Now that we've settled on our models and findings, it is time to deliver the information to the client.  You should organize your work as a basic report that details your primary findings.  Keep in mind that your audience is a group of used car dealers interested in fine tuning their inventory.

In [None]:
# The objective of this task is to identify key drivers for used car prices. From the data that was given, 
# we ran a series of algorithms and trained the system to predict the price of a car given the input data. 
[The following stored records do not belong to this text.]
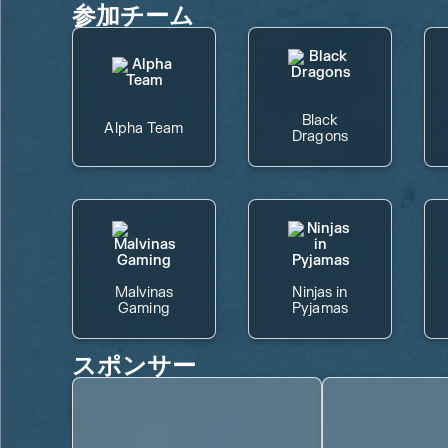
参加チーム
Black
Alpha Team
Dragons
Malvinas
Ninjas in
Gaming
Pyjamas
スポンサー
# Following the results of each of the algorithms, we analyised and concluded the below --

# 1. The system ignored fields id, VIN, drive, size, paint_color, title_status, manufacturer as they had a 
# lot of variations of data and were non-numeric.
# 2. The year and odometer when used as the input produced the most optimal price.
# 3. On top of this we could add on the secondary features such as condition, cylinder, fuel, transmission and 
# state if required to predict the price.
# 4. The dealer can use our predition and validate the price thereby providing the system a feedback on the 
# accuracy of the prediction. This will make our algorithm more efficient and productive to the dealers.